O senhorio de Vila Real – O trágico fim do seu último marquês
«Até ao reinado
de D. Fernando, andou Vila Real na propriedade da coroa;
este monarca, porém, deu-a a D. Leonor Teles de Menezes, sua mulher,
que, depois da morte daquele e conspirando contra a autonomia da pátria, cobriu
de vergonha o País.
Levada pela
ambição que a dominava, chamou seu genro, D. João I de Castela, a quem mandou
aclamar nas terras de que era donatária.
Mas, debulhada
ela, em breve, de suas opulências e recolhida à força no mosteiro de
Torresilhas, passou Vila Real para João Rodrigues Porto Carreiro, senhor
da Vila de Anciães.
Mau patriota
também, ligou-se este fidalgo ao partido castelhano, sendo derrotado por Vasco
Rodrigues de S. Payo.
O vencedor
recebeu de D. João I de Portugal os bens do renegado, a excepção de Vila
Real, ao tempo em poder de uma filha de Porto Carreiro, casada com um
sobrinho de Leonor Teles.
Resgatou este,
quanto possível, as faltas da família, porque combateu sempre sob a bandeira
portuguesa, e com valor e lealdade se houve, pelo que foi agraciado com o
título de conde de Viana.
Nesta família se conservou então o senhorio de Vila Real.
Para ler: Dia do Patrono do nosso Liceu: Camilo Castelo Branco!
O sétimo
senhor, D. Pedro de Menezes, segundo conde de Viana e primeiro marquês
de Vila
Real, ficou célebre na história pelo arrojo de suas acções em Ceuta, contra
os sarracenos.
O último membro
desta família que possuiu Vila Real, foi D. Miguel de Noronha e Menezes,
décimo-sexto proprietário.
Este e seu pai,
D. Luiz de Menezes, foram vítimas da conspiração contra D. João IV,
e com eles acabou a nobre e prestigiosa casa dos marqueses de Vila Real.
Relembremos a trágica aventura:
Depois de
aclamado D. João IV, muitos fidalgos e homens poderosos houve, que
julgaram impossível a sua conservação no trono.
O Pais estava exausto
de recursos, e D. Filipe IV de Castela havia espalhado punhados de
desmoralizações, à custa de benefícios ou simples promessas.
Não faltaram caracteres
dúcteis para o mercado da vilanagem, e, por outro lado, havia ainda os
timoratos receosos da vindicta real, caso D. Filipe chegasse a dominar a
revolução.
Daqui resultou
a formação de partidos e de conspirações.
Salientava-se entre os descontentes o arcebispo de Braga, D. Sebastião de Matos e Noronha, adversário da Restauração.
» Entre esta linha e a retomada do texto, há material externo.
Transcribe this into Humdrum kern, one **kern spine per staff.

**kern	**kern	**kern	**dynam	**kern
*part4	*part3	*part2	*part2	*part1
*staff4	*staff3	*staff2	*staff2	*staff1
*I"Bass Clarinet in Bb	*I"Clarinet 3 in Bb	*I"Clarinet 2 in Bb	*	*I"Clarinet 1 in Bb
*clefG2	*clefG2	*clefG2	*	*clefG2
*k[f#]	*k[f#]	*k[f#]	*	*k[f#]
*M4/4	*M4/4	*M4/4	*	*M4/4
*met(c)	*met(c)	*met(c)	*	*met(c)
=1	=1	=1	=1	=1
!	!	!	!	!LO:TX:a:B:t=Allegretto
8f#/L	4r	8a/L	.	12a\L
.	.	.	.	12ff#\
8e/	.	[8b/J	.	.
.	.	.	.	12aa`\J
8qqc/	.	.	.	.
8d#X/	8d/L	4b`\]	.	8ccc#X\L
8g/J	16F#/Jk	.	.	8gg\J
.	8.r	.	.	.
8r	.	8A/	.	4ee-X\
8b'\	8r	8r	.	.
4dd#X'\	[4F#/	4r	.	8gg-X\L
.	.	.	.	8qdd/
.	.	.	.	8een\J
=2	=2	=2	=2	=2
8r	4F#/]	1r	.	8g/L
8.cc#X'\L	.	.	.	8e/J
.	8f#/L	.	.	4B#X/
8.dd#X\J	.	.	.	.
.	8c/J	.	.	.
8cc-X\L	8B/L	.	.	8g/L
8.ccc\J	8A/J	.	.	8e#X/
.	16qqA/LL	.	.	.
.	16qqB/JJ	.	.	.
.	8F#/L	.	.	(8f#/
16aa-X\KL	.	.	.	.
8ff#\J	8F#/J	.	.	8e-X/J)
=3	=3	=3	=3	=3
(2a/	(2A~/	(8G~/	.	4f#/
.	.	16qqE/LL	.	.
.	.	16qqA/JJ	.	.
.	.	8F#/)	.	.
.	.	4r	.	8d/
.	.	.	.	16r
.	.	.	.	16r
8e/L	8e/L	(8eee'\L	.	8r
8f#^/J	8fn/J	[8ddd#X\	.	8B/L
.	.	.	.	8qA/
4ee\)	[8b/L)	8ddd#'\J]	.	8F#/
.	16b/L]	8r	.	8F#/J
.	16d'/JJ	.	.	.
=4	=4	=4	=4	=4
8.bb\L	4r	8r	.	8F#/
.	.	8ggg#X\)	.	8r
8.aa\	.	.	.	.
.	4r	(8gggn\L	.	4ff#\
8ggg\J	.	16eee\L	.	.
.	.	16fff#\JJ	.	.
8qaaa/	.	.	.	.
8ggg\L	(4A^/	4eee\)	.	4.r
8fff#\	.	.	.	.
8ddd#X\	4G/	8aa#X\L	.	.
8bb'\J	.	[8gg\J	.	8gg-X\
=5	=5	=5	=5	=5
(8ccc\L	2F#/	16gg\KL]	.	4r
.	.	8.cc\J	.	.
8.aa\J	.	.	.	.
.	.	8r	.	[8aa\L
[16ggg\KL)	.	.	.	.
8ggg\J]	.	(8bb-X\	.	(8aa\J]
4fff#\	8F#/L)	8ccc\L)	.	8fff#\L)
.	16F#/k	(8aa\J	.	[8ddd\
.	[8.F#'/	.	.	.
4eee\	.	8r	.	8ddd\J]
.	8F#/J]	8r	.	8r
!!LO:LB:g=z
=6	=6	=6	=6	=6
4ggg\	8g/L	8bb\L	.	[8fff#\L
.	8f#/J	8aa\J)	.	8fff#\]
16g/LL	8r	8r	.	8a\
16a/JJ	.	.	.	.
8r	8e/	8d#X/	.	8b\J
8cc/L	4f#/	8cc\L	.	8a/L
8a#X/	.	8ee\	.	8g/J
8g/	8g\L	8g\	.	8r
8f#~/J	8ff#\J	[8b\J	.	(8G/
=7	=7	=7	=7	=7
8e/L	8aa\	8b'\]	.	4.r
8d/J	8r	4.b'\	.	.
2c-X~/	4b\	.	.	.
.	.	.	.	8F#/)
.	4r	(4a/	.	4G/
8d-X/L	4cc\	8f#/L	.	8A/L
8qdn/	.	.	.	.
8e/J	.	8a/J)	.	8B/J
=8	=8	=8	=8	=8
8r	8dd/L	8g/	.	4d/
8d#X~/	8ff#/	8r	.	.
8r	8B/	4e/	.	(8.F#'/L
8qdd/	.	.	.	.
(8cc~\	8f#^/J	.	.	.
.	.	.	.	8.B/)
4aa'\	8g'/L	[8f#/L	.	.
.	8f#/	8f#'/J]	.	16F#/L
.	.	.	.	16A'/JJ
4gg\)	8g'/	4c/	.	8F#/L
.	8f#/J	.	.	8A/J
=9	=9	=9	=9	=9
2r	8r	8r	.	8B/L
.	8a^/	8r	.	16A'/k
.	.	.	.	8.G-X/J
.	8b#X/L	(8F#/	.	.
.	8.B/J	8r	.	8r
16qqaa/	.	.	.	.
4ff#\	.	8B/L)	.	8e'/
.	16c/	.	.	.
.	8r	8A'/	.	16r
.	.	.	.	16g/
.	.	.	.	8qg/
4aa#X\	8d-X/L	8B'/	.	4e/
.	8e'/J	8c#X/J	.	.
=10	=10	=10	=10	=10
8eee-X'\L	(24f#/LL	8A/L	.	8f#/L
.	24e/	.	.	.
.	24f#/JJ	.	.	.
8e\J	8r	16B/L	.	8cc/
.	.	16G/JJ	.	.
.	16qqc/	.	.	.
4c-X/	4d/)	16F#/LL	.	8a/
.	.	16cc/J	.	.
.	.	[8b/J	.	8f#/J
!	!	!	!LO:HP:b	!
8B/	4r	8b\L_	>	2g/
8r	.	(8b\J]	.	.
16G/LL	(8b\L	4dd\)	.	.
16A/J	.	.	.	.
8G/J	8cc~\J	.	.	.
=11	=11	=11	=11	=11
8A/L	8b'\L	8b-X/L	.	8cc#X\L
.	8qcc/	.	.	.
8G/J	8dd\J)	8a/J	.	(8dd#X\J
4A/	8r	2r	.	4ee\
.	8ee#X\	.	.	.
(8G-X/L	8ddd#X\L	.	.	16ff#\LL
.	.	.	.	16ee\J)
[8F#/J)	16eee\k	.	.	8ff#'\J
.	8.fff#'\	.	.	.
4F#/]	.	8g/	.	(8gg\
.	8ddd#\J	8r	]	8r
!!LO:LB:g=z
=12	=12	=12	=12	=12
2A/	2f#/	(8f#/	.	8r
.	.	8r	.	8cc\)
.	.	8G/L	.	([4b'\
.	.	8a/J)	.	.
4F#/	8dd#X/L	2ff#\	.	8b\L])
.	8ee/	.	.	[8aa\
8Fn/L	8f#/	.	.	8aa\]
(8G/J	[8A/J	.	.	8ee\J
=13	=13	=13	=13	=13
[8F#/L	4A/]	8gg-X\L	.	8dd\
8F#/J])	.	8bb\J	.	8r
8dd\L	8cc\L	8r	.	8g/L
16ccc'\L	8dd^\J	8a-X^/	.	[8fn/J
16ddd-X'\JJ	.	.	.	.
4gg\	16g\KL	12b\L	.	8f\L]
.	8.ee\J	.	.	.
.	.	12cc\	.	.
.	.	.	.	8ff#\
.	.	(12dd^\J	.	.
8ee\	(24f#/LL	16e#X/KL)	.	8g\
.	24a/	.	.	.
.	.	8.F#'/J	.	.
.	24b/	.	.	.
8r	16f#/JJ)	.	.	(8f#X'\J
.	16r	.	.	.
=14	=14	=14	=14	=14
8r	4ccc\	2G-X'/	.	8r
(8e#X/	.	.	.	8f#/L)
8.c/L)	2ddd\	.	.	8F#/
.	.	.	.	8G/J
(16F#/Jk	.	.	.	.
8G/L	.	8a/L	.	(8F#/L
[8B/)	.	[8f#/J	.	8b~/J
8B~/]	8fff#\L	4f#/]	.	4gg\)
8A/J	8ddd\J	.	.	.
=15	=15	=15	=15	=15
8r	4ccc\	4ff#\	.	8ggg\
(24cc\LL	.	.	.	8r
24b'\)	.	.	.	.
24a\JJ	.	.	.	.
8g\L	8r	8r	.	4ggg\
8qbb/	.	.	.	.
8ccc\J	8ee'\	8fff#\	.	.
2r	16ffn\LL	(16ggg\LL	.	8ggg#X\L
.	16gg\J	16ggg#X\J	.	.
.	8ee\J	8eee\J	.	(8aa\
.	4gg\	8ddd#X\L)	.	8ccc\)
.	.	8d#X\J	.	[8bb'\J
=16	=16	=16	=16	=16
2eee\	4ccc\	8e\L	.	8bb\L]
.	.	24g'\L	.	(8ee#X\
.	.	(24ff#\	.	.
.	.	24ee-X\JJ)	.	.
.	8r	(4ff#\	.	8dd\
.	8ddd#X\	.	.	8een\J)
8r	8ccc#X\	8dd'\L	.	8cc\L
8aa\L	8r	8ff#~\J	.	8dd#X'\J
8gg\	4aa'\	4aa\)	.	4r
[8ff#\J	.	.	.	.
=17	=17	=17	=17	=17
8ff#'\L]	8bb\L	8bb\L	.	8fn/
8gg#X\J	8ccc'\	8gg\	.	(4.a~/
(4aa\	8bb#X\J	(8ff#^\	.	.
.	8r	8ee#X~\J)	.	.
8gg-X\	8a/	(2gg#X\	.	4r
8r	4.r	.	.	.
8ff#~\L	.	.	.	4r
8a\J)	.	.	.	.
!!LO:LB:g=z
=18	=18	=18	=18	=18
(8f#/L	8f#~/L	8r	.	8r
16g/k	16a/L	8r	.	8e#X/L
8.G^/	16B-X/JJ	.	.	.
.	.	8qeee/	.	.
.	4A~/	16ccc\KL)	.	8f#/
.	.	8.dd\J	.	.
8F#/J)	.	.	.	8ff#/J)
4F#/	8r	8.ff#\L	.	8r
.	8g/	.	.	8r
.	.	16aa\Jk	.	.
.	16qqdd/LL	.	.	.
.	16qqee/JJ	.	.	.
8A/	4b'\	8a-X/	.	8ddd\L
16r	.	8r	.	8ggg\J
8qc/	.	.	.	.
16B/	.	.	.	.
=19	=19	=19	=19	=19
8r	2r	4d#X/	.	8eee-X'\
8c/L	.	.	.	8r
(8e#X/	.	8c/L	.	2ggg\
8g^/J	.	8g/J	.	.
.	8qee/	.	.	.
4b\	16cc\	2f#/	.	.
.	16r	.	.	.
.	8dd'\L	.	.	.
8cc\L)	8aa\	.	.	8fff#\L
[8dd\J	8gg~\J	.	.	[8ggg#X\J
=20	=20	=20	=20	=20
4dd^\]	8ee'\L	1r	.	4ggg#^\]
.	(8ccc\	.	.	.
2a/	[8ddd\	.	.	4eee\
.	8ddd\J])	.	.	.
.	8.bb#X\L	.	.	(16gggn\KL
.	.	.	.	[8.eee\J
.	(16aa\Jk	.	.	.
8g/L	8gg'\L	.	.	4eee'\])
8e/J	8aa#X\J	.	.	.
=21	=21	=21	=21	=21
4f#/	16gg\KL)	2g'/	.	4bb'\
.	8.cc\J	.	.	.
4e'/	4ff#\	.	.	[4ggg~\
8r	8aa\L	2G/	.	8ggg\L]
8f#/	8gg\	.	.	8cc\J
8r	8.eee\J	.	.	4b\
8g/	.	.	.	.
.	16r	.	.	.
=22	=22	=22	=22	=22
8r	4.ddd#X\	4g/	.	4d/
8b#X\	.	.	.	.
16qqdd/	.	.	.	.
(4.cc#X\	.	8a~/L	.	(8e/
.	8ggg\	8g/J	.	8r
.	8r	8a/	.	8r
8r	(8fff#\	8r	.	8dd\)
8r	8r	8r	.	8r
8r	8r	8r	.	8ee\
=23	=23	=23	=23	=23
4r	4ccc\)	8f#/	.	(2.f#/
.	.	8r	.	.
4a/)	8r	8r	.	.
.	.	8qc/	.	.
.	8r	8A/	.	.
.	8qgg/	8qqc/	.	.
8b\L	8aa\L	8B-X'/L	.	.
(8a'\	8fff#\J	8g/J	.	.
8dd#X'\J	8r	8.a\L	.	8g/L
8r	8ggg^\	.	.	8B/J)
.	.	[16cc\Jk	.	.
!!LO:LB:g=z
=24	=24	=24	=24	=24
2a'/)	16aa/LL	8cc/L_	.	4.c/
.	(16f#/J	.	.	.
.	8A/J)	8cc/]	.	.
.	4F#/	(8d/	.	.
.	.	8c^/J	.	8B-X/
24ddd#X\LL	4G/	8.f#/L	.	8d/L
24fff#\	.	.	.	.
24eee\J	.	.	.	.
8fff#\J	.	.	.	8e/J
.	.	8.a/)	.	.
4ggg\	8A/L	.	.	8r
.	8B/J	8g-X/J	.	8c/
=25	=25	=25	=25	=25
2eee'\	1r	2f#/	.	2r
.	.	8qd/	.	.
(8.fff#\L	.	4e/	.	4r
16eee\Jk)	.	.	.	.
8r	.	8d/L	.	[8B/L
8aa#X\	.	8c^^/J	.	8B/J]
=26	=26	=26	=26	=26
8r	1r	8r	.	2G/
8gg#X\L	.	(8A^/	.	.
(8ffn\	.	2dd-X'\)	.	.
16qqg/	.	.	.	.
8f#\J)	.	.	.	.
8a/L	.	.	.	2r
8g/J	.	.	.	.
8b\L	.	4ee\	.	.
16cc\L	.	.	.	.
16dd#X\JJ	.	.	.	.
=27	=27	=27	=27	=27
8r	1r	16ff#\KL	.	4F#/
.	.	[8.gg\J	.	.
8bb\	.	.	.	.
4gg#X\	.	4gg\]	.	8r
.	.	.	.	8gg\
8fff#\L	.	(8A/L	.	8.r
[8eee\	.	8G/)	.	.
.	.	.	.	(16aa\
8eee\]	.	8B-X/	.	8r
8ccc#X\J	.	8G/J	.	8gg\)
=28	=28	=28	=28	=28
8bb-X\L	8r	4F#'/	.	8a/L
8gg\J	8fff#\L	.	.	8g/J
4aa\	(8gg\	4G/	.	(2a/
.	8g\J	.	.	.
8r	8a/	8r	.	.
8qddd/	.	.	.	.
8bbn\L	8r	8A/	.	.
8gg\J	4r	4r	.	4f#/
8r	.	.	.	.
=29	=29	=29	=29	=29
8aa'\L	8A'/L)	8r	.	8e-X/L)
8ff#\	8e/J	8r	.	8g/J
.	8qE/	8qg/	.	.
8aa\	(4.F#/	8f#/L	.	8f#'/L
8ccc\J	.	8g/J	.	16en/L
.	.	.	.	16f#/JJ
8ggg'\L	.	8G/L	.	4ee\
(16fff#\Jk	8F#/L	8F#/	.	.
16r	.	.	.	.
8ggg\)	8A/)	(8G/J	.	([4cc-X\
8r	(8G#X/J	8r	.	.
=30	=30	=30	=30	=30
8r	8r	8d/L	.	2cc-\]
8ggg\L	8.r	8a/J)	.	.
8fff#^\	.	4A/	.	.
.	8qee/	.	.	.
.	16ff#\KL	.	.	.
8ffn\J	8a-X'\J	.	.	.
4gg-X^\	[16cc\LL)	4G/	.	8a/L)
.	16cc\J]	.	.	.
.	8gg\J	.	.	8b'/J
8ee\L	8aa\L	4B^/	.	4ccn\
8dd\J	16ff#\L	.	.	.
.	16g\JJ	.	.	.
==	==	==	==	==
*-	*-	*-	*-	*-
Foi ele o cabeça da conspiração.
Para ler: O I Congresso Regional Transmontano
Soube mover a
vontade de vários senhores, entre eles
- seu sobrinho,
conde de Armamar,
- António de
Mendonça, comissário da Bula,
- D. Frei Luiz de
Melo, bispo eleito de Malaca,
- António
Correia, oficial-maior da secretaria do Estado,
- Manuel Valente,
escrivão de Távola de Setúbal,
- D. Francisco de
Faria, bispo de Martyria,
- Sebastião de
Carvalho, desembargador da Suplicação,
- Paulo de
Carvalho, vereador da câmara de Lisboa,
- D. António de
Atayde, conde da Castanheira,
- D. Francisco
de Castro, inquisidor geral,
- Pedro Baeças,
tesoureiro da Alfândega,
- o conde de
Val de Reis
- e D. Diniz de
Menezes, marquês de Vila Real.
O marquês,
filho do último, D. Miguel de Noronha e Menezes, estava em Lisboa, recentemente
casado com D. Maria de Noronha, gentil menina, e nesta cidade o procurou o
velho marquês, para lhe comunicar o que se propunham os conspiradores e pedir-lhe
a adesão.
Relata o
imortal escritor Rebelo da Silva as diligências do pai e as escusas filho, que,
enamorado da esposa, e leal, tentou dissuadir o velho marquês, sem, no entanto,
o conseguir.
E razão tinha o
pobre mancebo. Para mais, D. João IV estimava-o, tendo-lhe mesmo feito mercê do
título de duque de Caminha; mas o que ele não podia era ser denunciante do pai,
e, assim, a sua cumplicidade estava provada.
Marcaram os
conjurados o dia 5 de Agosto de 1641 para a execução do plano, que era lançar fogo
ao palácio real, por todos os lados, e na confusão prender D. João IV,
proclamando em seguida a D. Filipe.
Mas o bispo
tinha uma amásia, e esta conheceu o segredo, fazendo-o chegar ao conhecimento
de el-rei, pormenorizado com os nomes dos conspiradores.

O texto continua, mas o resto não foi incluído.